Excerpt to read START

18. Section 64.1200(e)(2)(iii) of the Commission's rules requires
telemarketers to "place the subscriber's name and telephone number on the
do-not-call list at the time the request is made." Thus, Verizon New
Jersey should have placed Smith on its company-specific do-not-call list
when he made his initial do-not-call request at issue in this case. Smith
has provided a sworn declaration stating that he made that request when he
activated service in September 2003. Verizon, however, does not
specifically address Smith's claim of a September 2003 request, instead
offering only a general denial that it failed to honor any of his requests
in a timely fashion and making no specific representation about whether
Verizon records contain any notation regarding a September 2003
do-not-call request. In particular, Verizon failed to demonstrate that
they have accurate business records that show no request. Smith's very
specific sworn claim regarding his September 2003 do-not-call request,
when weighed against Verizon's failure to specifically address that
alleged request, persuades us that Smith has demonstrated by a
preponderance of the evidence that he requested that his account be placed
on Verizon's company-specific do-not-call list on or around September 17,
2003. Inasmuch as Verizon states affirmatively that Smith was not placed
on the do-not-call list until July 1, 2004, it is clear that they did not
timely record a September 2003 do-not-call request. We therefore conclude,
based on the facts presented, that Verizon New Jersey violated section
64.1200(e)(2)(iii) of the Commission's rules by failing to record Smith's
company-specific do-not-call request on or around September 17, 2003. We
further find that a failure to record Smith's company-specific do-not-call
request as mentioned herein in accordance with section 64.1200(e)(2)(iii)
of the Commission's rules constitutes both a violation of
64.1200(e)(2)(iii) and a violation of section 201(b) of the Act.
2. Complainants Have Not Demonstrated That Verizon Wireless Failed to
Record a November 7, 2004, Do-not-call Request.
19. Complainants assert that on November 7, 2004, Smith attempted to place
his Sprint cell phone number on Verizon Wireless's company-specific
do-not-call list via the Internet. According to Smith, the website
instructed him to either call or write Verizon Wireless to make his
request. Smith asserts that he used the prescribed customer service
telephone number that same day to contact Verizon Wireless, but that the
customer service representative insisted that she could not take his
do-not-call request over the phone. Instead, according to Smith, she
provided him with a telephone number for the National Do-Not-Call
Registry. Complainants assert that Verizon Wireless thereby violated
section 64.1200(d)(3) of the Commission's rules by failing to record
Smith's company-specific do-not-call request. Defendants generally deny
that they refused to record or honor any of Smith's do-not-call requests.
20. We are not convinced, in the first instance, that Complainants met
their initial burden under section 1.721(a)(5) of the Commission's rules
to proffer sufficient evidence to demonstrate that Verizon Wireless in
fact refused to record Smith's do-not-call request. Given that a trained
customer service representative referred Smith to the National Do-Not-Call
Registry, it appears just as likely that this representative simply
misunderstood Smith's request. We therefore find that Complainants failed
to meet their burden of proof under section 1.721(a)(5) of the
Commission's rules to show that Verizon Wireless violated section
64.1200(d)(3) of the Commission's rules.

Excerpt to read END
Data under study START

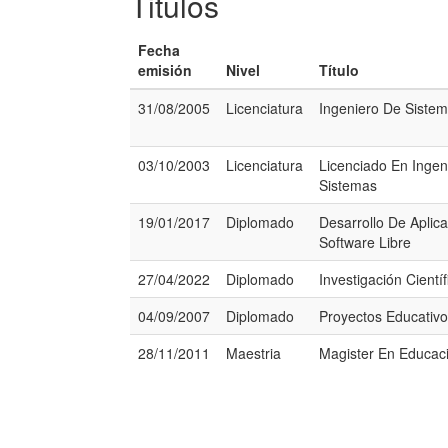
Titulos
Fecha
emisión
Nivel
Título
31/08/2005
Licenciatura
Ingeniero De Siste
03/10/2003
Licenciatura
Licenciado En Ingen
Sistemas
19/01/2017
Diplomado
Desarrollo De Aplic
Software Libre
27/04/2022
Diplomado
Investigación Científ
04/09/2007
Diplomado
Proyectos Educativo
28/11/2011
Maestria
Magister En Educac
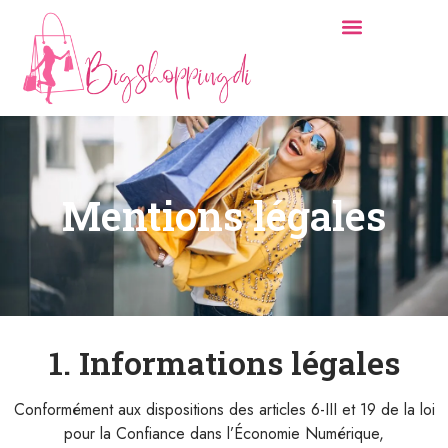
Mentions légales
1. Informations légales
Conformément aux dispositions des articles 6-III et 19 de la loi
pour la Confiance dans l’Économie Numérique,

Data under study END

_Task instructions_
1. According to the do-not-call ruling, on what date does Verizon say Smith was placed on the do-not-call list?
2. Write the next part of the do-not-call ruling, picking up after its last sentence.
The items were drawn from a different source than the ruling.

_Response list_
1. July 1, 2004.

2.
C. The Counts Against Verizon Communications, Inc.
21. Complainants assert that Verizon Communications has violated section
64.1195(c) of the Commission's rules, requiring interstate
telecommunications carriers to register with the Commission, and sections
201, 205, 225, 227, 251, 254, 258 and 416 of the Act. Complainants contend
that the company operates not only as a holding company, but also as a
telecommunications carrier. We find, however, that Complainants have
failed to demonstrate by a preponderance of the evidence on this record
that Verizon Communications is a common carrier. Accordingly, Verizon
Communications is not subject to complaints under section 208, nor is it
subject to the cited rule or statutory provisions. Therefore, we dismiss
all counts against Verizon Communications.
22. In order to be a "common carrier," Verizon Communications would have
to offer telecommunications for a fee directly to the public. Defendants
state that Verizon Communications is not a telecommunications carrier, but
rather a holding company that holds stock in its subsidiaries, which in
turn operate as separate corporate entities. Defendants further state that
Verizon Communications does not conduct any other business and does not
sell, market, or provide telecommunications services of any kind.
Complainants, by contrast, assert that Verizon Communications is actually
selling telecommunications services directly to the public by collecting
marketing lists from its telephone companies and selling combined or
bundled services to the public that no individual Verizon entity could
sell on its own.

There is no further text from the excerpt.